Dr. Ricardo Valerdi

ricardo-valerdiOrganization: University of Arizona
Personal Biography: Dr. Ricardo Valerdi is an Associate Professor at the University of Arizona in the department of Systems & Industrial Engineering. Previously he was a Research Associate in the Engineering Systems Division at the Massachusetts Institute of Technology. His research focuses on systems engineering metrics, cost estimation, test & evaluation, human systems integration, enterprise transformation, and performance measurement. His research has been funded by Army, Navy, Air Force, BAE Systems, Lockheed Martin, Raytheon, and the IBM Center for the Business of Government.

Dr. Valerdi is the co-Editor-in-Chief of the Journal of Enterprise Transformation and the Journal of Cost Analysis and Parametrics. He served on the Board of Directors of the International Council on Systems Engineering (INCOSE). He received a Ph.D. in Industrial & Systems Engineering from the University of Southern California.

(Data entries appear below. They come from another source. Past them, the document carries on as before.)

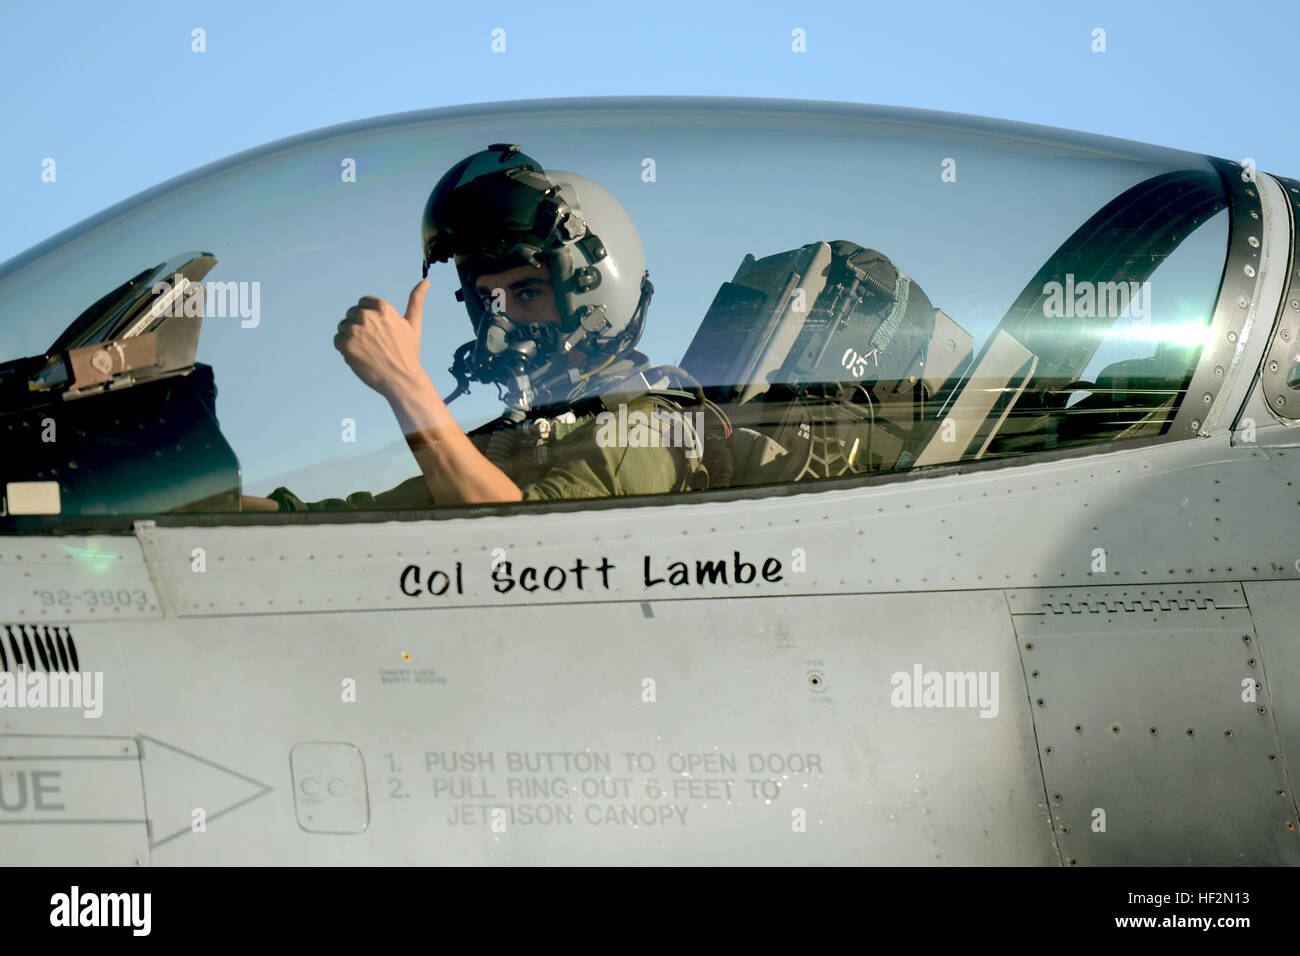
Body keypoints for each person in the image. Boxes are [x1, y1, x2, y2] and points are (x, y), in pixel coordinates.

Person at [261, 144, 725, 513]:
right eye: (488, 299)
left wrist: (406, 384)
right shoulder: (517, 440)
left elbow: (522, 555)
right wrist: (209, 505)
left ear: (595, 301)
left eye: (525, 293)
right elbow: (342, 523)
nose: (499, 322)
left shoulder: (649, 428)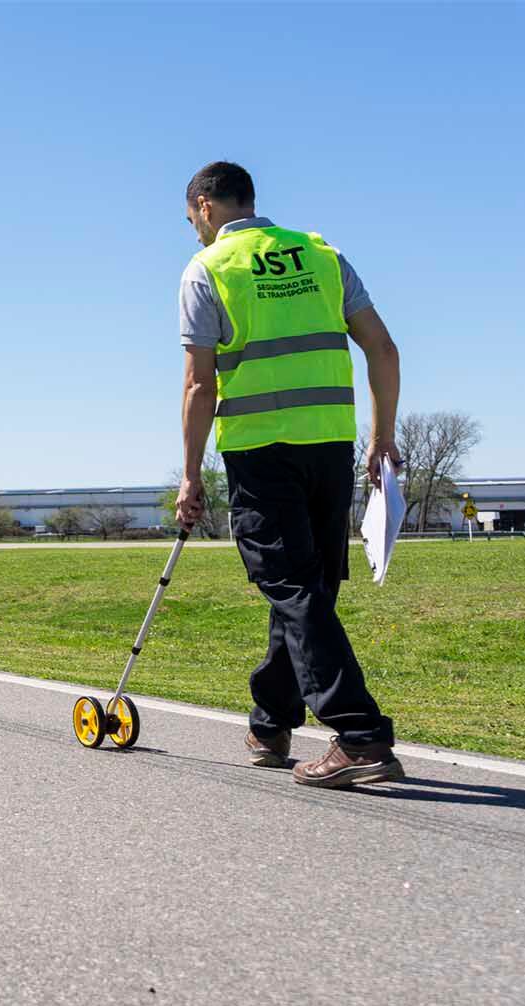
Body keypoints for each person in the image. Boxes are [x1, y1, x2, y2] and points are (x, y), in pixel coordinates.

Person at [176, 161, 405, 788]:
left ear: (203, 206)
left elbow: (199, 383)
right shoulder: (322, 255)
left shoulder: (209, 269)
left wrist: (190, 475)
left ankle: (359, 736)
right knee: (306, 587)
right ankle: (272, 720)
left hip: (259, 452)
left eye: (190, 218)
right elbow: (382, 349)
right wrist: (382, 440)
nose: (193, 229)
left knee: (294, 588)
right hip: (330, 446)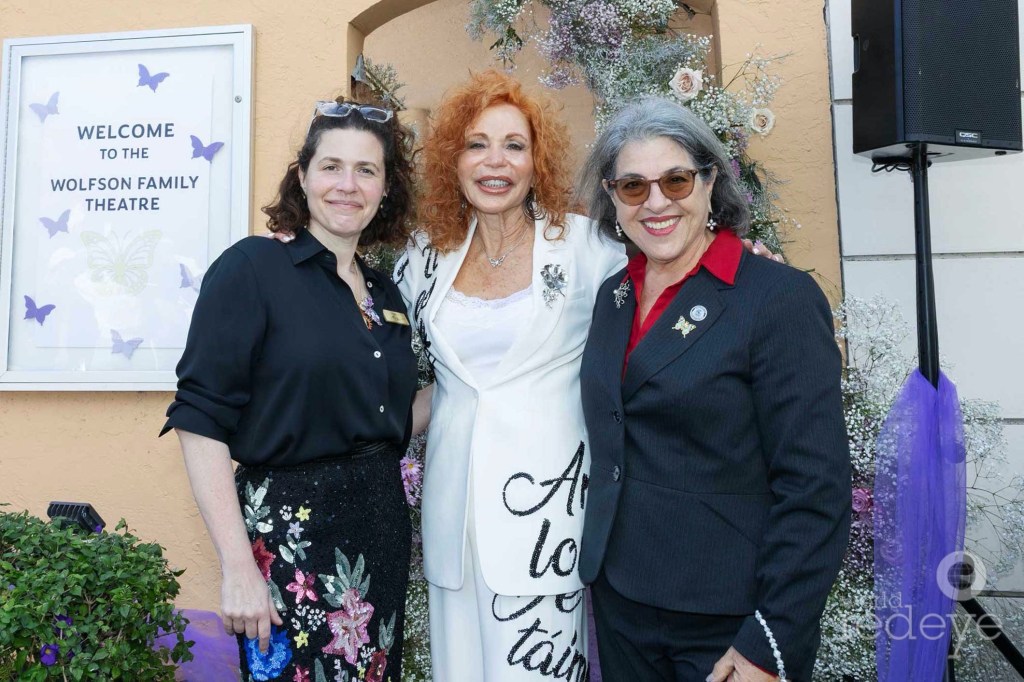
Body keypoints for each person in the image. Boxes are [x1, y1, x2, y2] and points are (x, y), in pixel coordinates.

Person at [576, 96, 851, 682]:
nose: (655, 203)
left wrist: (769, 642)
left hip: (728, 617)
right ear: (612, 198)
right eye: (632, 187)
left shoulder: (777, 298)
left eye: (676, 180)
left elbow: (816, 487)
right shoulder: (613, 298)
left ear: (710, 182)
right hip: (623, 599)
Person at [162, 99, 419, 681]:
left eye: (366, 170)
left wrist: (490, 390)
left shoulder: (385, 295)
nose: (346, 185)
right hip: (291, 541)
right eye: (330, 167)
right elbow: (200, 419)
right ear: (302, 177)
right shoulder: (252, 268)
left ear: (386, 189)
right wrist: (236, 567)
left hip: (379, 535)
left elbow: (392, 419)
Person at [393, 70, 626, 681]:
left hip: (548, 523)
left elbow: (667, 281)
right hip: (454, 526)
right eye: (477, 144)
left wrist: (737, 257)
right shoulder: (422, 258)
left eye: (513, 146)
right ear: (454, 158)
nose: (495, 162)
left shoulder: (588, 247)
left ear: (536, 160)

Lecture Topic: Why Systems Thinking is Not a Natural Act
Competence in systems thinking is implicitly assumed among the population of engineers and scientists – in fact, most technical people claim to be systems thinkers. But this competence is not as prevalent as these assertions might lead one to assume. Controlled experiments show that systems thinking performance, even among highly educated people, is poor. This presentation provides a set of systems thinking competencies and demonstrates how these are not as common as advertised. We also discuss how these competencies can be measured.

The main thesis is that systems thinking is not a natural act because (1) evolution has favored mechanisms tuned to dealing with immediate surface features of problems and (2) the Western education system tends to emphasize reductionist approaches. We discuss the implications of the current state and provide recommendations for closing the gap between the demand and supply of systems thinking through the use of systems thinking flight simulators. Finally, key take-aways are provided for the application of systems thinking across a variety of scenarios.